The remaining course work will be determined by the student's advisory committee, but must include six (6) semester hours of marine sciences electives. Although a thesis is not an absolute requirement, this program is oriented toward research, and students will be expected to demonstrate research capability, preferably through completion of an acceptable thesis. For students pursuing a thesis program, the MS degree program of study may include up to nine (9) hours of thesis credit toward the minimum requirements of thirty-two (32) semester hours.
Core Courses (3 of 4) Credit Hours
|MAS 601||(4 cr)|
|MAS 602||(4 cr)|
|MAS 603||(4 cr)|
|MAS 604||(4 cr)|
Seminar Credit Hours
|Seminar I||(1 cr)|
|Seminar II||(1 cr)|
Marine Sciences Electives (as determined by advisory committee, but at least six (6) semester hours)
|Directed Studies||(6 cr) (maximum)|
|Thesis||(9 cr) (maximum)|
Grades of "B" or better in all core courses will satisfy the requirement of a comprehensive exam.
Students pursuing the MS degree in Marine Sciences are encouraged to follow the thesis option. However, a non-thesis curriculum is available for students, upon agreement of the major professor and advisory committee, who so elect. The student will be required to complete the same degree requirements as those for a student who chooses the thesis option, with the following exceptions:
|1. A thesis will not be required, consequently MAS 599 (Thesis) may not be taken, and the nine (9) semester hours normally associated with it must be earned through formal course work.|
|2. Course work must include all four core courses.|
|3. The student must take an oral comprehensive exam, to be given by the advisory committee, in addition to the written exam.|
|4. The student must complete MAS 594 (Directed Studies) under the direction of the major professor. The student must also have an advisory committee whose members will decide if the student's report relating to the directed study is satisfactory.
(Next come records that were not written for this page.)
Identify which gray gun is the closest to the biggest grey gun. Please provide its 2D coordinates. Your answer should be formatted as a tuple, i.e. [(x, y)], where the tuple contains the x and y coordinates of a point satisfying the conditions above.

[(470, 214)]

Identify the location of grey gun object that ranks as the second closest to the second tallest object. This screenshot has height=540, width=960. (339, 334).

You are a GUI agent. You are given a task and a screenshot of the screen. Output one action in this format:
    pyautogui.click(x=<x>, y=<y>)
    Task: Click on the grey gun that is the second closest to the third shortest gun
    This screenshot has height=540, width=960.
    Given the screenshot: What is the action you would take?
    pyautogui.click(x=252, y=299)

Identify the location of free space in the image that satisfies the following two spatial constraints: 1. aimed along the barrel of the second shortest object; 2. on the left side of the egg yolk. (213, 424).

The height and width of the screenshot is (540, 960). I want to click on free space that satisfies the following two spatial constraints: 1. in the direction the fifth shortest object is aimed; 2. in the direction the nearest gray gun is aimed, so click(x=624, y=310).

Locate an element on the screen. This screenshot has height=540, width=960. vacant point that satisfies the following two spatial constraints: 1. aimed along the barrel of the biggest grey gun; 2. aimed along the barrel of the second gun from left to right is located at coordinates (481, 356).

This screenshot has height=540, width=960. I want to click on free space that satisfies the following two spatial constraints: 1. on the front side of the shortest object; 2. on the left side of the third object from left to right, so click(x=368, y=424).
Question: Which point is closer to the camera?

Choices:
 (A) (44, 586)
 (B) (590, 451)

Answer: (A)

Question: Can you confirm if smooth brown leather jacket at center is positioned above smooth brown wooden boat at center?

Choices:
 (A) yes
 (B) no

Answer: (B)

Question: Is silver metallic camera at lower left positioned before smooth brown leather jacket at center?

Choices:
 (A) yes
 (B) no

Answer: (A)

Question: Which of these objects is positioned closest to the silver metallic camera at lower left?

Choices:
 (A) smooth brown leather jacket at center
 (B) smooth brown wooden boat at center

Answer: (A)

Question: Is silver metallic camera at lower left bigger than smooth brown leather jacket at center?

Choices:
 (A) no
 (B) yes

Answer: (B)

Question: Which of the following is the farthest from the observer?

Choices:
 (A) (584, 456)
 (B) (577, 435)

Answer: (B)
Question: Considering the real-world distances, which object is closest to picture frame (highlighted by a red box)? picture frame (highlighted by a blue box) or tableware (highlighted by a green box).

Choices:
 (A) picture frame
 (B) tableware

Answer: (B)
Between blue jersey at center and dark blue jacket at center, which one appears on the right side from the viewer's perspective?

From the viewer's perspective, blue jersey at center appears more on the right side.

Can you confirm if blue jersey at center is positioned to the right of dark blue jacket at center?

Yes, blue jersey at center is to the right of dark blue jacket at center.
The committee normally will consist of the major professor and two others. The student is required to present an open seminar about the directed study during the last semester of residency.|
Defense of Thesis (when applicable)
The final oral defense of the thesis is scheduled after the thesis is completed except for such revisions as may be necessary as a result of the defense. The final oral defense will not be given before all required course work has been completed or is currently in progress.